Um pequeno jornal baiano, na notícia da prisão de Daniel Dantas, Celso Pitta e Naji Nahas, ilustrou-a com três fotos: de Pitta, Nahas e Daniel Dantas — só que o ator, não o banqueiro. Daniel Dantas nunca teve uma foto tão bonita.

A falta que ele nos faz 1

Muito se fala, nestes últimos dias, de Daniel Dantas. Mas, desde que Dantas entrou pesado no noticiário, teve um inimigo também poderoso, também cheio de recursos, também com boa presença nos meios de comunicação, que o combateu duramente. Seu nome: Luís Roberto Demarco, que antes de ser inimigo foi um dos sócios de Dantas. O noticiário sobre Dantas vem sendo amplo, mas não se vê nele a opinião de Demarco. Será este, a seu ver, seu momento de glória? Considera-se vitorioso na luta de tantos anos? Teme que Dantas, solto, tenha condições de livrar-se das acusações feitas pelo delegado Protógenes Queiroz?

Enfim, falta o outro lado. Quando teremos a grande entrevista com Demarco?

A falta que ele nos faz 2

A propósito, quando teremos a grande entrevista com Daniel Dantas? É difícil consegui-la, mas será esclarecedora. Mesmo que ele só responda a parte das perguntas, a análise do que deixar de responder vai dar muitas indicações a respeito da atual situação do país.

Cadê as perguntas?

E mudemos de assunto! Apagou-se a Internet no Estado mais rico do Brasil e até agora ninguém contou direito o que foi que aconteceu. Apareceu uma falha de software em Sorocaba (alguém lembra do raio que atingiu Bauru, num magnífico dia ensolarado e sem nuvens, e que causou o apagão elétrico?), e pronto: acabou-se a discussão.
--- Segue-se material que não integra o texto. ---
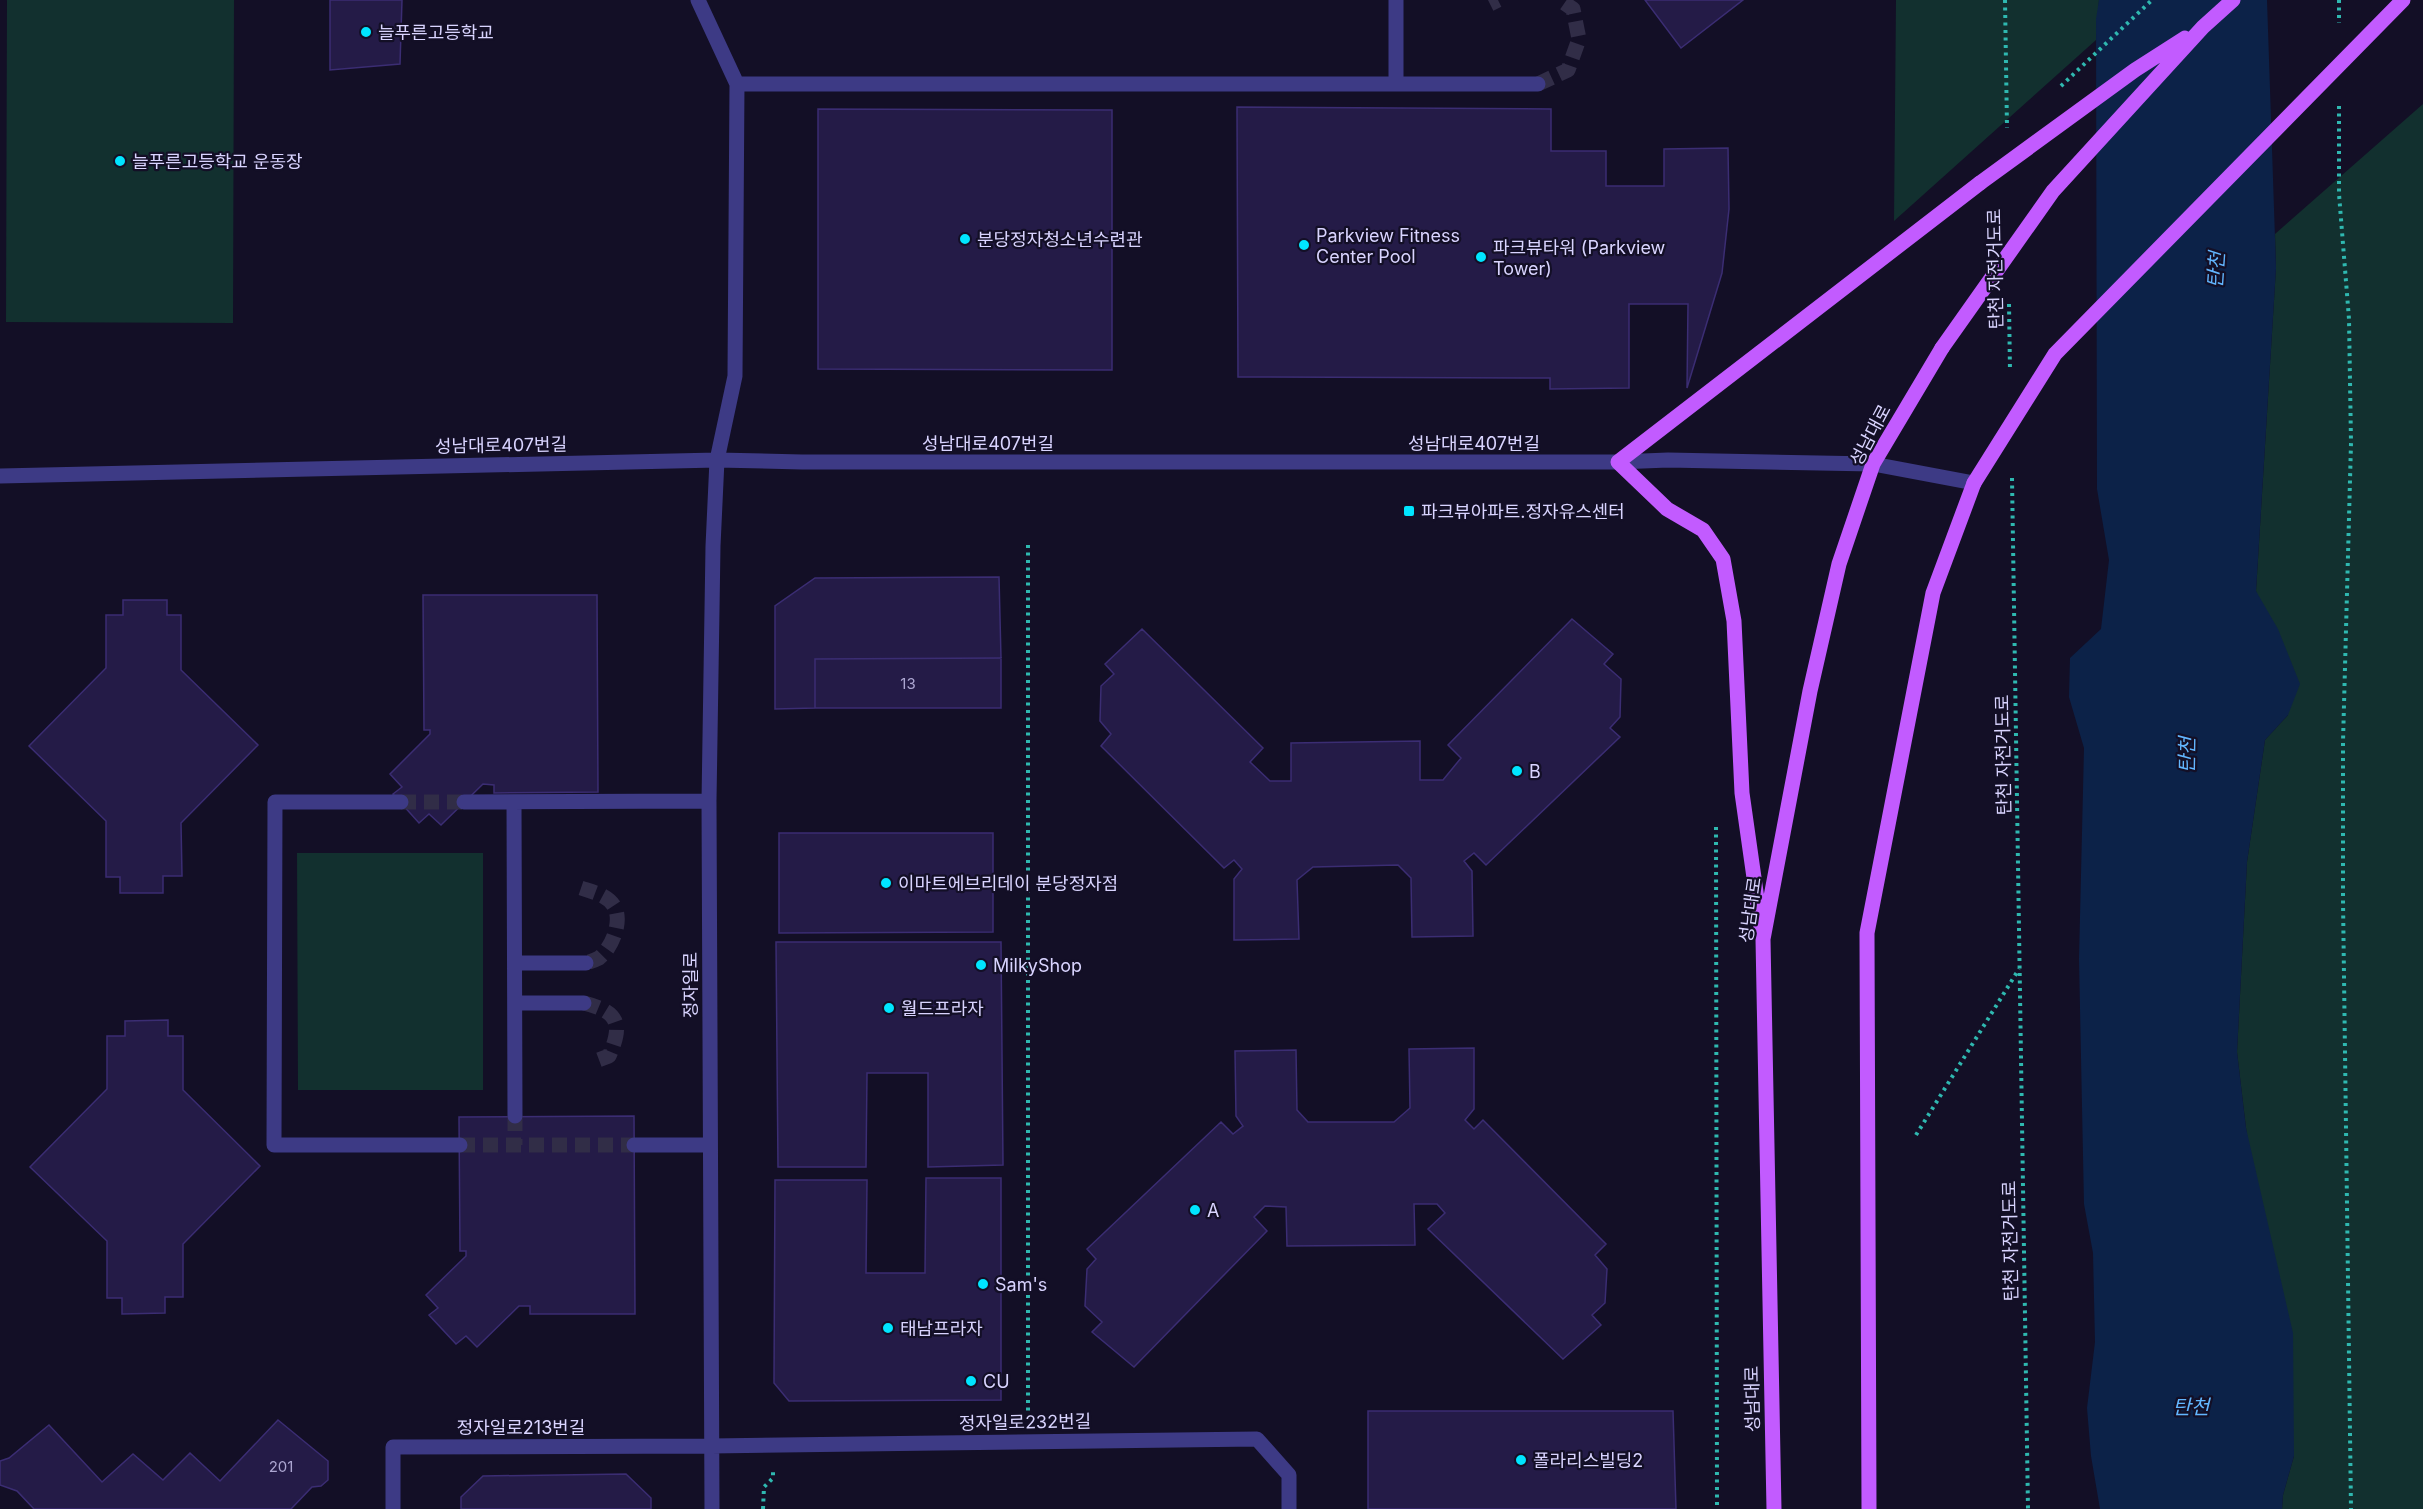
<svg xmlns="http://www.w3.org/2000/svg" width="2423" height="1509" font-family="Inter,'Noto Sans KR',sans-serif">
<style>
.green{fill:#12302f}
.water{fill:#0c2248}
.building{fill:#241b47;stroke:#3b2d73;stroke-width:1.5}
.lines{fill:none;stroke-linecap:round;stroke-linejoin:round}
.minor-tunnel{stroke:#312d47;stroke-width:15;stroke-dasharray:15 8;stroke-linecap:butt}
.path{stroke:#2fb8b0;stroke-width:4;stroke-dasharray:3 4.5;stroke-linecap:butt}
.minor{stroke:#3d3a85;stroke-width:15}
.major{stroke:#c25bff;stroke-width:15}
.path-bridge{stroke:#2fb8b0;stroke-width:4;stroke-dasharray:3 4.5;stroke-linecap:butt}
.major-bridge{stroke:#c25bff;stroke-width:15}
.poi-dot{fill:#00e5ff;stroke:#130f26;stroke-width:2}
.labels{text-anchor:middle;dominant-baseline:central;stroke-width:4.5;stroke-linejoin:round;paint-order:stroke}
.number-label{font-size:15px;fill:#aca6d1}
.poi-label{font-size:18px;fill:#d9d4ff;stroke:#130f26;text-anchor:start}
.street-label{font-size:18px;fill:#d9d4ff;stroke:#130f26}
.water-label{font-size:20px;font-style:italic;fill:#62b6ff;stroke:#130f26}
</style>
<rect width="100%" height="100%" fill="#130f26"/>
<path class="green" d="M 7,0 L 234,0 L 233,323 L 6,322 Z
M 1896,0 L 2099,0 L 2096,40 L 1894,221 Z
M 2423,104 L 2423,1509 L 2282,1509 L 2283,1495 L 2294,1456 L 2246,1128 L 2237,1052 L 2247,862 L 2265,740 L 2288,715 L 2256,591 L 2276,268 L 2275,234 Z
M 297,853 L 483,853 L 483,1090 L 298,1090 Z"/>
<path class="water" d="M 2099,0 L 2267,0 L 2276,268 L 2256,591 L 2278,629 L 2300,684 L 2288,715 L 2265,740 L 2247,862 L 2237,1052 L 2246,1128 L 2293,1333 L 2294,1456 L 2283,1495 L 2282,1509 L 2100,1509 L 2091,1456 L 2087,1408 L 2095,1342 L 2093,1253 L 2084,1204 L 2079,959 L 2084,748 L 2069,697 L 2070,658 L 2101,629 L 2109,560 L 2097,489 L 2096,19 Z"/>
<path class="building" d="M 330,0 L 402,0 L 400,64 L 330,70 Z
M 1645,0 L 1743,0 L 1681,48 Z
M 1237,107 L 1551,109 L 1551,151 L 1606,151 L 1606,186 L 1664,186 L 1664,149 L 1728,148 L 1729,209 L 1722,273 L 1687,388 L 1688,304 L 1629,304 L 1629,388 L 1550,389 L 1550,378 L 1238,377 Z
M 818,109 L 1112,110 L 1112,370 L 818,369 Z
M 999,577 L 1001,658 L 815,659 L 815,708 L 775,709 L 775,606 L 815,578 Z
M 423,595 L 597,595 L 598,792 L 494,793 L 494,785 L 483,784 L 441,825 L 429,814 L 419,823 L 393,794 L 402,787 L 390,774 L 430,734 L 430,730 L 424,730 Z
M 123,600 L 167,600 L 167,615 L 181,615 L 181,670 L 258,745 L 181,823 L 182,876 L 163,876 L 163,893 L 120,893 L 120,877 L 106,877 L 106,821 L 29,746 L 106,668 L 106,615 L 123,615 Z
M 1572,619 L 1613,654 L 1604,664 L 1621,679 L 1620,717 L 1610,728 L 1620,737 L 1486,865 L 1474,853 L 1464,861 L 1472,871 L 1473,936 L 1412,937 L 1411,878 L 1398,865 L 1313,867 L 1297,880 L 1299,939 L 1234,940 L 1234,879 L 1242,869 L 1234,860 L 1224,868 L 1101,746 L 1111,734 L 1100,721 L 1101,686 L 1114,674 L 1105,664 L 1142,629 L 1263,748 L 1250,762 L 1270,781 L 1291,781 L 1291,743 L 1420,741 L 1420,780 L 1443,780 L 1461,758 L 1448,745 Z
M 1001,658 L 1001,708 L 815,708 L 815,659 Z
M 779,833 L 993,833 L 993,932 L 779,933 Z
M 776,942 L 1001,942 L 1003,1165 L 928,1167 L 928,1073 L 867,1073 L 866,1167 L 778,1167 Z
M 168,1020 L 168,1036 L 183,1036 L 183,1090 L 260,1166 L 183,1244 L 183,1297 L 165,1297 L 165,1313 L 122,1314 L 122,1298 L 107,1298 L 107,1241 L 30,1167 L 107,1089 L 107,1036 L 125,1036 L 125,1021 Z
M 1474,1048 L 1474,1109 L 1465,1120 L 1474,1129 L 1483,1120 L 1606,1244 L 1595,1255 L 1607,1269 L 1605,1303 L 1592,1315 L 1601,1325 L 1563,1359 L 1428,1229 L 1445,1213 L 1437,1204 L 1414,1204 L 1415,1245 L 1287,1246 L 1286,1207 L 1265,1206 L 1254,1217 L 1267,1231 L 1134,1367 L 1092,1332 L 1102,1322 L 1085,1306 L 1087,1269 L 1096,1259 L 1087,1249 L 1221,1122 L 1233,1134 L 1243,1126 L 1236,1116 L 1235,1051 L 1296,1050 L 1297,1110 L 1308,1122 L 1394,1122 L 1410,1108 L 1409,1049 Z
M 634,1116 L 635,1314 L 530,1314 L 530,1306 L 519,1306 L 477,1347 L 466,1336 L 456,1344 L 429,1315 L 438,1308 L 426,1295 L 466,1256 L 466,1251 L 460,1251 L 459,1117 Z
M 926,1178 L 1001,1178 L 1001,1400 L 789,1401 L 774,1383 L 775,1180 L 867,1180 L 866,1273 L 925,1273 Z
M 1368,1411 L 1673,1411 L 1676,1509 L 1368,1509 Z
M 278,1420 L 328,1461 L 328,1480 L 321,1486 L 312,1487 L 291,1509 L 34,1509 L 17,1491 L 0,1485 L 0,1461 L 9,1458 L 49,1425 L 102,1482 L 133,1454 L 163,1480 L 190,1453 L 220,1481 Z
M 626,1474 L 651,1498 L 651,1509 L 461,1509 L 461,1497 L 483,1476 Z"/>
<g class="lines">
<path class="minor-tunnel" d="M 1490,4 L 1498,0
M 1538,84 L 1568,70 L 1579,39 L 1573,9 L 1560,0
M 401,802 L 464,802
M 581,888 C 593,892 607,895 614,906 C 623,921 612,948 599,958 C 595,960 590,962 586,963
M 584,1003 C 619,1012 623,1024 609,1056 L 593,1062
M 515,1116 L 515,1145
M 460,1145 L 634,1145"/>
<path class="path" d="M 2005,0 L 2007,128
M 2339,0 L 2339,23
M 2339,106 L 2339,194 L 2349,319 L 2351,443 L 2343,742 L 2343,900 L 2351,1509
M 2009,304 L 2010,371
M 2012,478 L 2028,1509
M 1028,545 L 1028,1415
M 1716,827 L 1717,1509
M 1916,1135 L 2019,969
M 763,1509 L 764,1487 L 773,1478 L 773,1472"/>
<path class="minor" d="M 698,0 L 737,84
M 1396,84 L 1538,84
M 0,476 L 717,460 L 802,462 L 1618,462 L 1668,460 L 1873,464 L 1974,483
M 401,802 L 275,802 L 274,1145 L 460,1145
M 464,802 L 709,801
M 514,802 L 515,1116
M 515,963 L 586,963
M 515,1003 L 584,1003
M 634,1145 L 710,1145
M 393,1509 L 393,1447 L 711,1446 L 1257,1439 L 1289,1475 L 1289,1509
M 712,1509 L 709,801 L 713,546 L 717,460 L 735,376 L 737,84 L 1396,84 L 1396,0"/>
<path class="major" d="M 1761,927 L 1742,793 L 1734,621 L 1723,559 L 1703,530 L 1667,509 L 1618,462 L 1980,183
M 1774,1509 L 1763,939 L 1810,691 L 1839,564 L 1873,464 L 1942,348
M 1869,1509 L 1867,933 L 1933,593 L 1974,483"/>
<path class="path-bridge" d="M 2061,86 L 2152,0"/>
<path class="major-bridge" d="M 1980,183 L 2135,70 L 2185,38
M 1942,348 L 2053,191 L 2203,27 L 2233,0
M 1974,483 L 2055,354 L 2403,0"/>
</g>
<g class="poi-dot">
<circle cx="366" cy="32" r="6"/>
<circle cx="120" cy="161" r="6"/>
<circle cx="965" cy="239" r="6"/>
<circle cx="1304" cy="245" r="6"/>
<circle cx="1481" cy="257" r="6"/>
<rect x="1403" y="505" width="12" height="12" rx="3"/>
<circle cx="1517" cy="771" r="6"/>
<circle cx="886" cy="883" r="6"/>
<circle cx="981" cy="965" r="6"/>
<circle cx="889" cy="1008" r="6"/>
<circle cx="1195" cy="1210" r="6"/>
<circle cx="983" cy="1284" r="6"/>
<circle cx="888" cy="1328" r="6"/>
<circle cx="971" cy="1381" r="6"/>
<circle cx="1521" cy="1460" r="6"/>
</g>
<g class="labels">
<g class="number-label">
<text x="908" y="683">13</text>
<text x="281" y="1466">201</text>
</g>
<g class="poi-label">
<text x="378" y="32">늘푸른고등학교</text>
<text x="132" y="161">늘푸른고등학교 운동장</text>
<text x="1316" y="235">Parkview Fitness<tspan x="1316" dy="21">Center Pool</tspan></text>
<text x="977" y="239">분당정자청소년수련관</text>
<text x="1493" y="247">파크뷰타워 (Parkview<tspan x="1493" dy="21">Tower)</tspan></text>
<text x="1421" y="511">파크뷰아파트.정자유스센터</text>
<text x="1529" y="771">B</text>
<text x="898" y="883">이마트에브리데이 분당정자점</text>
<text x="993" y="965">MilkyShop</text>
<text x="901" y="1008">월드프라자</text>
<text x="1207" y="1210">A</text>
<text x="995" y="1284">Sam's</text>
<text x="900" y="1328">태남프라자</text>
<text x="983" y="1381">CU</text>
<text x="1533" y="1460">폴라리스빌딩2</text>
</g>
<g class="street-label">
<text transform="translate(1995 269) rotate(-91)">탄천 자전거도로</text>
<text transform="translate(1870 435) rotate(-62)">성남대로</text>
<text x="988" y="443">성남대로407번길</text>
<text x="1474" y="443">성남대로407번길</text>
<text transform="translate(501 445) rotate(-1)">성남대로407번길</text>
<text transform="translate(2003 755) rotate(-91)">탄천 자전거도로</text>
<text transform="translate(1750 910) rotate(-82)">성남대로</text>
<text transform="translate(690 985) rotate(-90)">정자일로</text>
<text transform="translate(2010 1241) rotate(-91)">탄천 자전거도로</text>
<text transform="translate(1752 1399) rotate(-91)">성남대로</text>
<text transform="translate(1025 1422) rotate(-1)">정자일로232번길</text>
<text x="521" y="1427">정자일로213번길</text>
</g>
<g class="water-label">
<text transform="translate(2216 270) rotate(-86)">탄천</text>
<text transform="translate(2187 755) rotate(-89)">탄천</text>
<text x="2191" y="1407">탄천</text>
</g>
</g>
</svg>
Mas seria interessante descobrir que software é esse que só falha numa cidade e derruba o sistema no Estado inteiro. E, por duas semanas, houve falhas localizadas (ué, o software responsável por tudo não tinha sido arrumado?)

A imprensa não perguntou, por exemplo, quanto a Telefônica investiu na ampliação da rede que recebeu da estatal Telesp, na época da privatização. Quantas ligações de banda larga tem capacidade de atender, e quantas vendeu. Os compromissos de investimento foram cumpridos? Aliás, quando vende uma determinada capacidade de banda larga, quanto é que entrega de verdade? Será que a garantia, como dizem, é apenas de 10% do que foi vendido?

A gente entende: a Telefônica é grande anunciante. Mas a função dos meios de comunicação é obter respostas. E até hoje não sabemos como a Internet pifou nem por que demorou tanto (no dia em que escrevíamos esta coluna ainda havia pontos cinzentos) para ser consertada.

[Artigo publicado pelo Observatório da Imprensa, nesta terça-feira, 15 de julho.]